Member of the Council of Representatives (Bahrain), 3rd District, Muharraq Governorate
- Incumbent
- Assumed office 2018
- Monarch: Hamad bin Isa Al Khalifa
- Prime Minister: Khalifa bin Salman Al Khalifa
- Preceded by: Jamal Bou Hassan
- Parliamentary group: Independent

Personal details
- Born: Mohammed Issa Ahmed Abdullah Al-Abbasi
- Occupation: journalist

= Mohammed Isa Al Abbasi =

Bahraini politician and journalist

Mohammed Isa Al Abbasi (محمد عيسى العباسي) is a Bahraini politician and journalist. He was sworn into the Council of Representatives on December 12, 2018.

==Education==
Al Abassi graduated from Ahlia University.

==2011 protests==
During the Bahraini uprising of 2011, as a broadcaster on the TV channel of the Bahrain Radio and Television Corporation, Al Abassi took a firmly royalist stance which led to heavy opposition criticism. In 2013, he was suspended in a climate of increased rapprochement between the opposition and the House of Khalifa.

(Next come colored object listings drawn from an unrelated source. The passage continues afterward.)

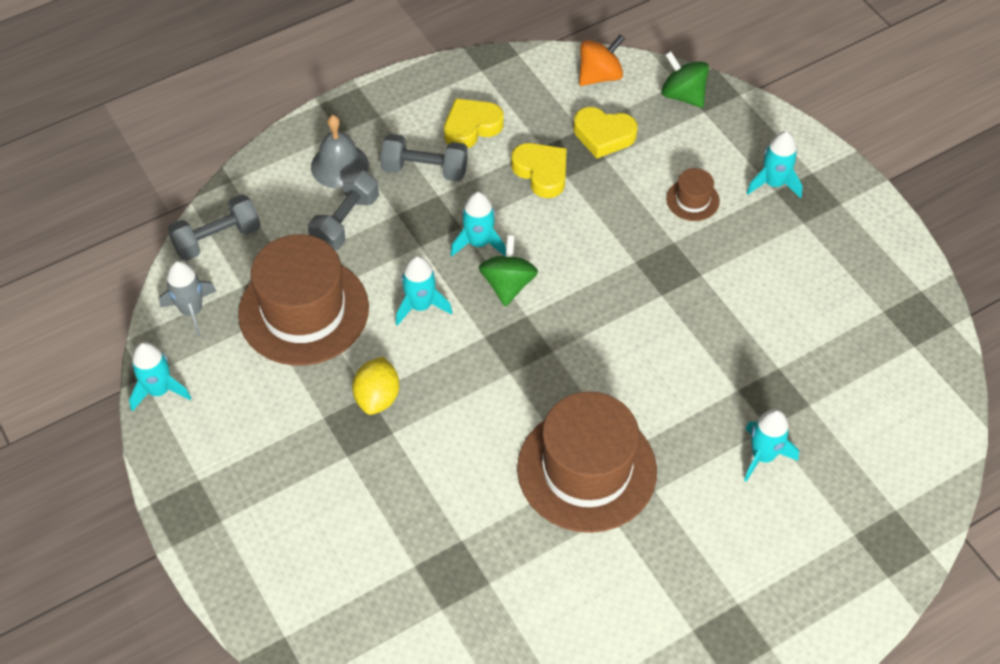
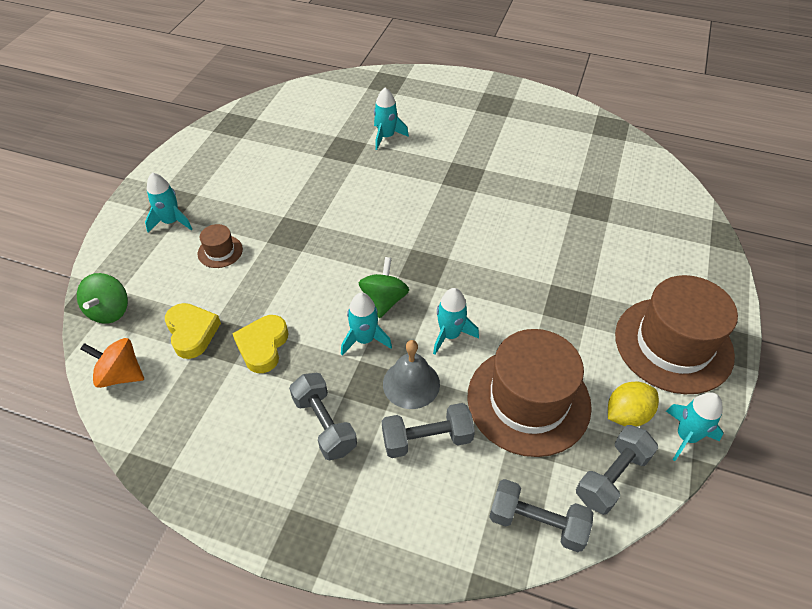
camera: 130 degrees left, 5 degrees down
(191, 311) = (612, 477): grey rocket -> grey dumbbell
(339, 165) = (375, 493): grey bell -> grey bell (411, 383)
(377, 397) = (539, 308): yellow lemon -> yellow lemon (627, 414)
(471, 127) = (250, 425): yellow heart -> none
(508, 284) = (384, 300): green spinning top -> green spinning top turned 135 degrees clockwise
(586, 469) = (471, 191): brown hat -> brown hat (673, 344)

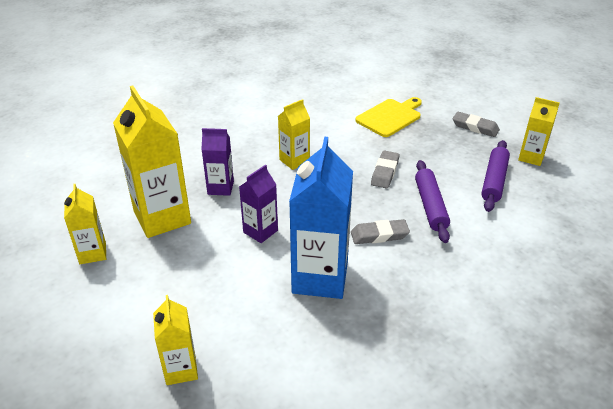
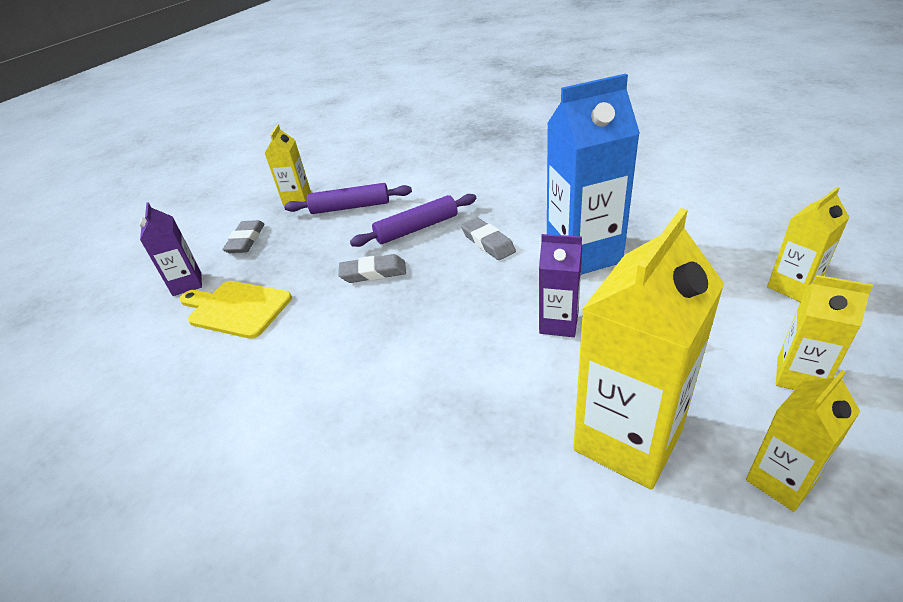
camera: 110 degrees left, 0 degrees up
(220, 188) = (507, 407): purple carton -> purple carton (187, 284)
(294, 161) = (390, 357): yellow carton -> yellow carton (799, 377)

==House of Representatives==
Al Abassi entered politics by running in the 2018 Bahraini general election for the third constituency of the Muharraq Governorate in the national House of Representatives. He won 2,217 votes for 38.54% in the first round on November 24, necessitating a second round on December 1, in which he defeated Mohammed Al Alawi with 3,096 votes for 58.64%.